# Sunny Coast Tiger!



## Fuscus (Oct 8, 2013)

This is the same animal featured in http://www.aussiepythons.com/forum/...ssion-42/think-sort-python-dog-kennel-208647/


----------



## Bushman (Oct 8, 2013)

Good shots of a nice specimen mate. I've never seen a Tiger Snake from the Sunshine Coast before, so it's interesting to see one.


----------



## eipper (Oct 8, 2013)

Awesome call out result Mark!


----------



## TrueBlue (Oct 8, 2013)

great find Mark, good to see them comming back in decent numbers finally.
Must admit thou he the blandest qld tiger ive ever seen, and ive seen a few over the last few years, most are stunning animals.


----------



## saratoga (Oct 9, 2013)

Surprise callout; great find!



TrueBlue said:


> good to see them comming back in decent numbers finally.



Do you mean they were in reasonable numbers in earlier times TrueBlue such as pre toads?


----------



## Fuscus (Oct 9, 2013)

TrueBlue said:


> great find Mark, good to see them comming back in decent numbers finally.
> Must admit thou he the blandest qld tiger ive ever seen, and ive seen a few over the last few years, most are stunning animals.

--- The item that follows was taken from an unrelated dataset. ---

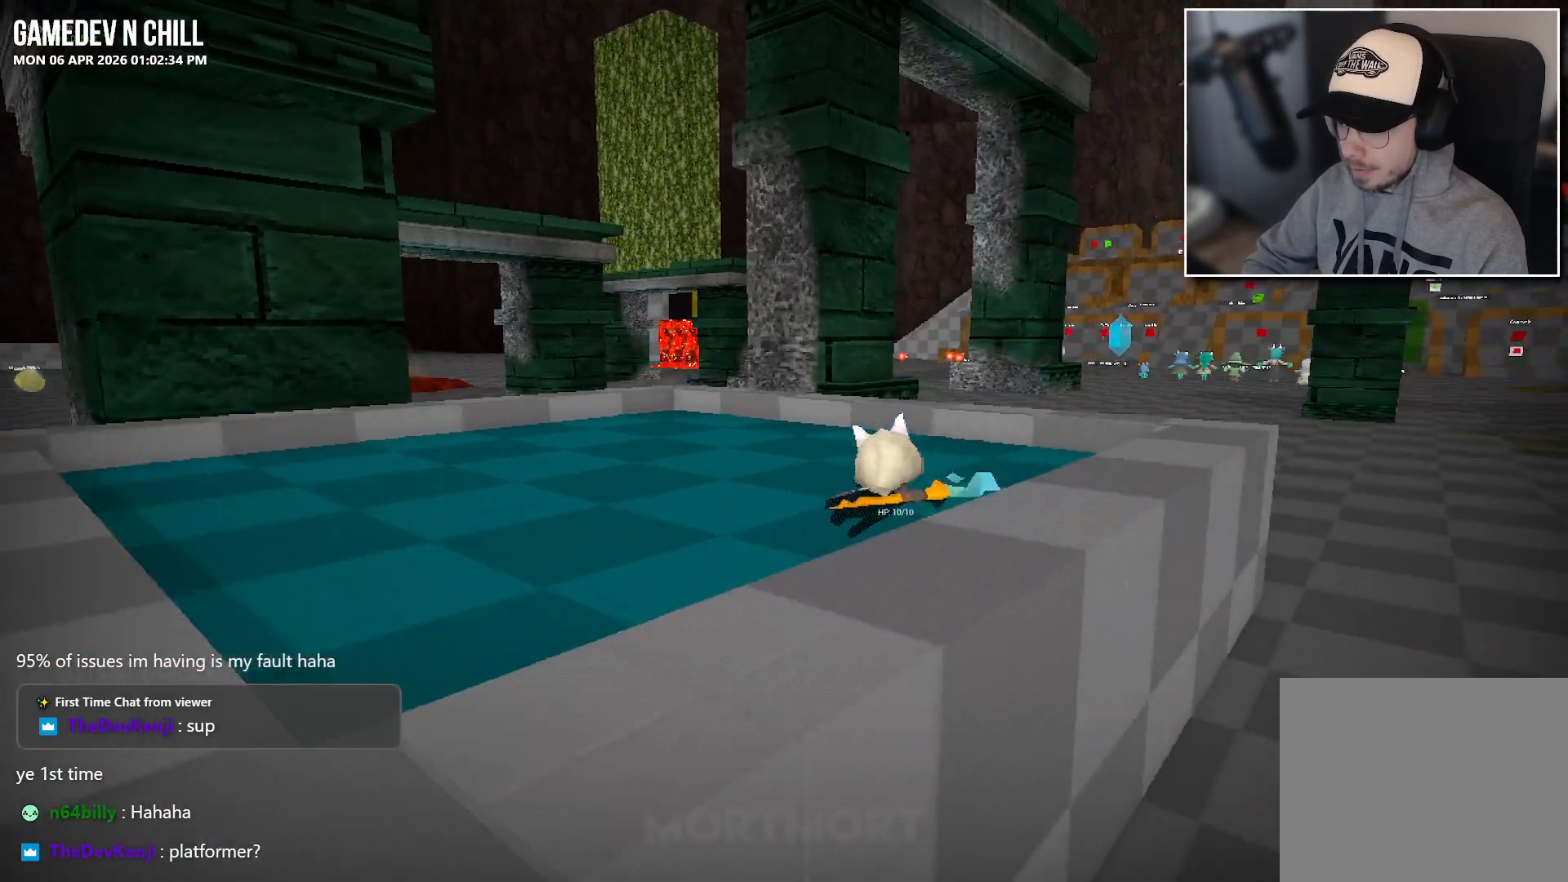
{"buttons": [], "left_stick": "left", "right_stick": "left", "events": [[133, "left_stick", "left"], [333, "right_stick", "left"]]}
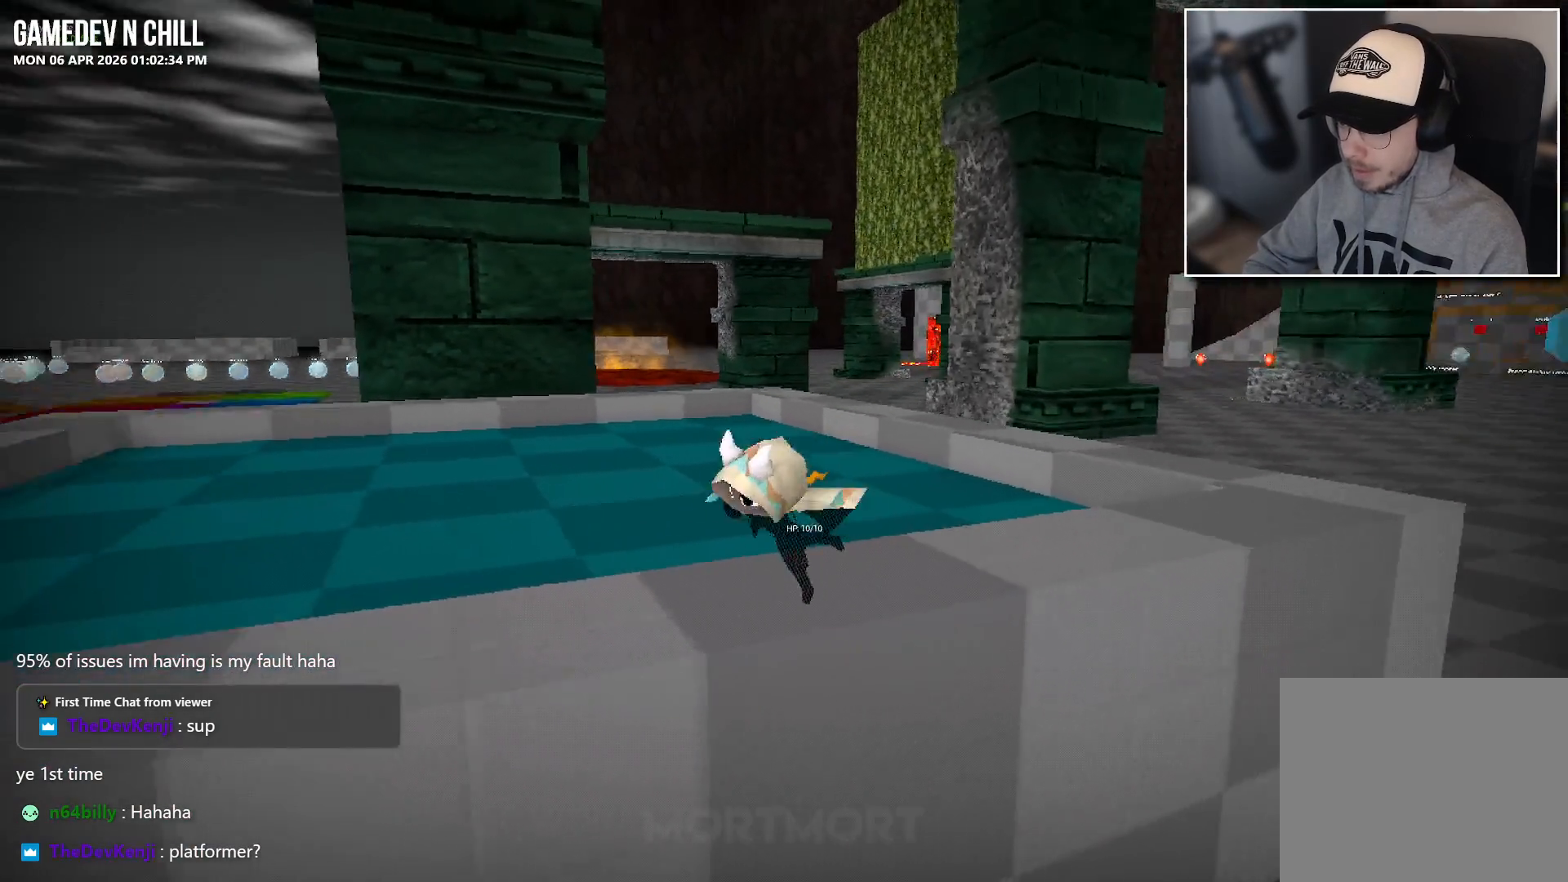
{"buttons": [], "left_stick": "up-left", "right_stick": "center", "events": [[317, "left_stick", "up-left"], [433, "right_stick", "center"]]}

Are they coming back? Hope so but I haven't seen evidence yet. Red Bellies definitely are, they have suddenly become a common callout but this tiger was in the wasteland of a new estate. What scrub and swamp that was there had been bulldozed and drained and I think she was desperately trying to find a suitable home. With a bit of luck, and my help, she has now found one.


----------



## gozz (Oct 9, 2013)

You can still find tigers near landsbrough


----------



## TrueBlue (Oct 9, 2013)

Mark and saratoga,
Yes they are comming back in better numbers every year it seems. Much the same as the common blacks, but no where near as wide spread or common.
Tigers used to be very common in pockets of the sunshine coast many many years ago, then they seemed to dissapear. Now more and more turn up each season if you know where to look.
They have been recorded as far north as Marybougrh.
The animal you just relocated is almost certainly a male not a female.


----------